Prior to the launch, be active on your personal and company social media profiles. Make it as easy as possible for potential backers to locate you.

It takes time to create the right marketing materials. Don’t try to make an informative video the day before the campaign begins; give yourself plenty of time to perfect it.

Investing a few extra weeks in developing a strategy and raising awareness about your campaign will help you meet your crowdfunding target.

Key takeaway: To reach your funding goal, you must do more than launch a crowdfunding campaign for your project. Market to your base before and during your campaign, and provide updates on your business’s progress to develop a relationship with your backers.

Examples of successful crowdfunding campaigns

Not all projects succeed. Few of them even obtain significant levels of funding.

Many projects with fantastic concepts fail, while others with simple premises succeed beyond all expectations. Crowdfunding initiatives have a viral development pattern and, as a result, are highly unpredictable without effective promotion.

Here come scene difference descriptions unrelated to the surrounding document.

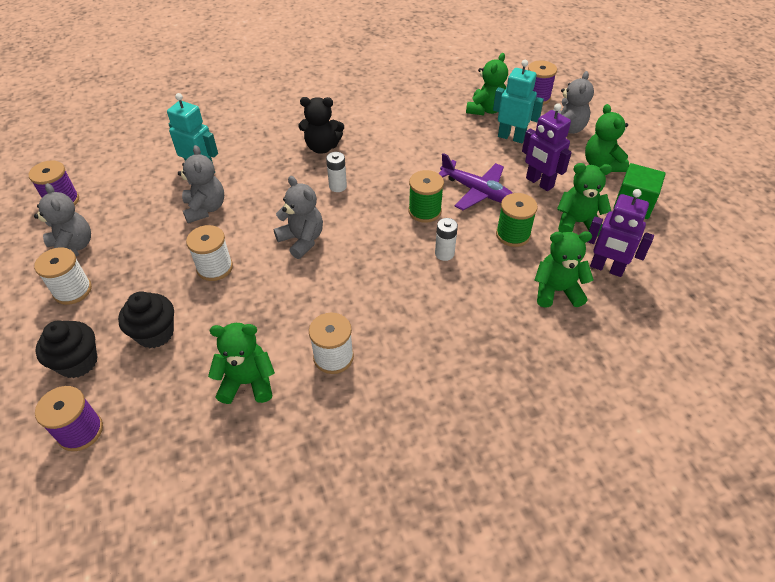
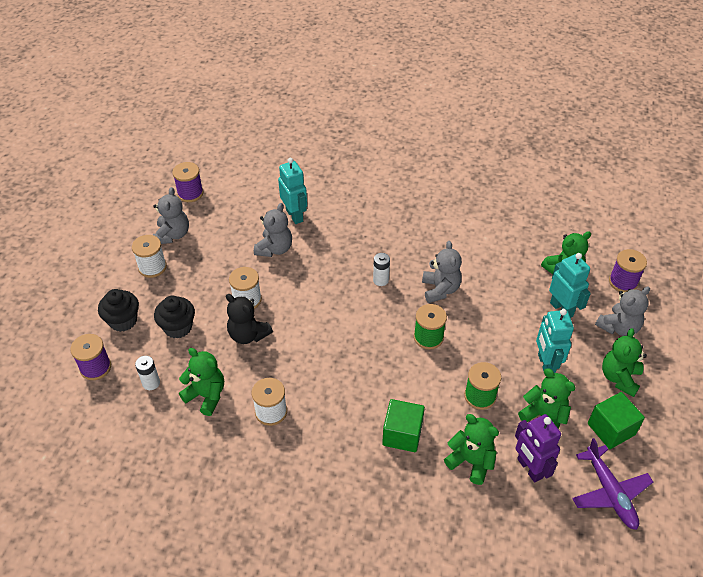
camera: 35 degrees right, 0 degrees up
grey teddy bear [274,176,323,259] -> grey teddy bear moved to [422,241,462,303]
black teddy bear [298,97,344,154] -> black teddy bear moved to [226,294,273,344]
white battery [435,218,458,261] -> white battery moved to [135,356,160,390]
purple plane [438,153,513,210] -> purple plane moved to [572,438,653,530]
purple robot [522,103,572,191] -> turquoise robot [536,309,574,373]
none -> green cube [382,399,425,452]

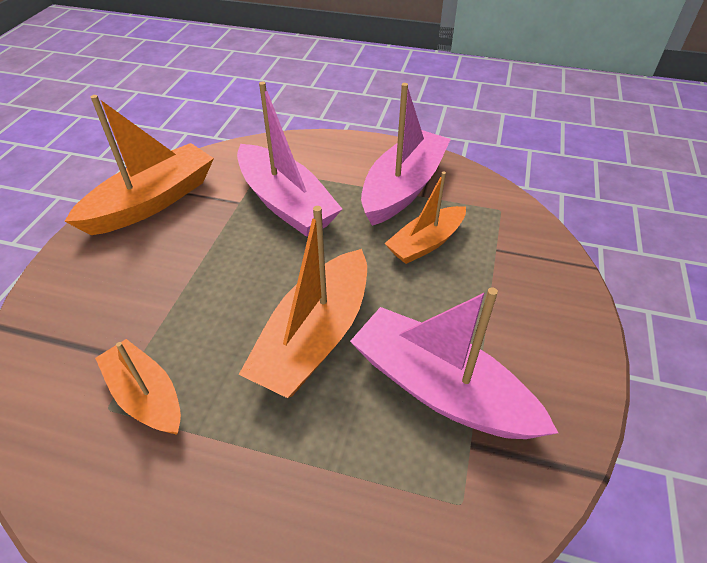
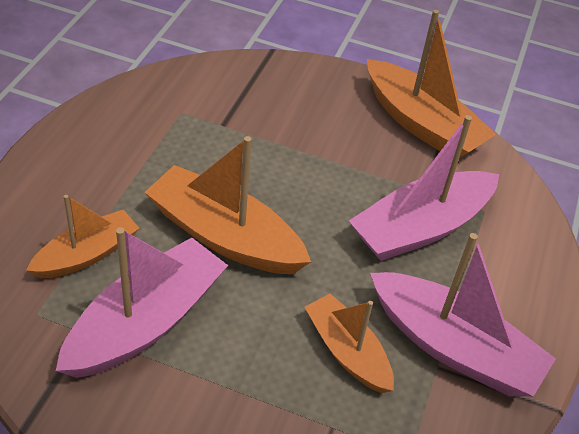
camera: 90 degrees right, 0 degrees up
orange boat [95,339,181,435] -> orange boat moved to [26,195,139,278]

“RadioPublic was one of my favorite investment campaigns on [Republic] to date,” Nguyen remarked. “They’re similar to SoundCloud for podcasts, and they’re backed by The New York Times, WordPress’ parent company, and the Bose Corporation.

They were able to generate just about $150,000 with the help of some of their most ardent users and listeners. They have a similar trajectory to Gimlet Media, which completed a $200,000 equity crowdfunding campaign in 2014 and was recently acquired by Spotify.”

Peak Design, which set a target of generating $500,000 on Kickstarter for its Travel Tripod product, is another firm that had a successful campaign. The campaign lasted 56 days and raised $27,168 from 27,168 backers.

Key takeaway: The success of your crowdfunding campaign depends on your ability to capture the interest of many people and build a relationship with your base.

Concluding a campaign

Once your crowdfunding campaign closes, one of three things happens:

  1. If the campaign falls short of its goal, monies are returned to backers. If you don’t meet your target, some crowdfunding services still allow you to collect all of the money you’ve raised, though at a cost.
  2. If your campaign is a success, you will be paid the total amount you raised, less any processing fees. Kickstarter, for example, charges a 5% fee to host the fundraising and a percentage-based fee to handle payments. These payments are only necessary for successful crowdfunding projects; those that do not meet their financing target will not be charged.
  3. Because you still owe money to your donors, equity crowdfunding campaigns differ in how they end. This responsibility is contingent on the outcome of the donations.

While crowdfunding does not guarantee the success of a project or the longevity of a company, it helps many entrepreneurs gain business experience and create relationships for other opportunities.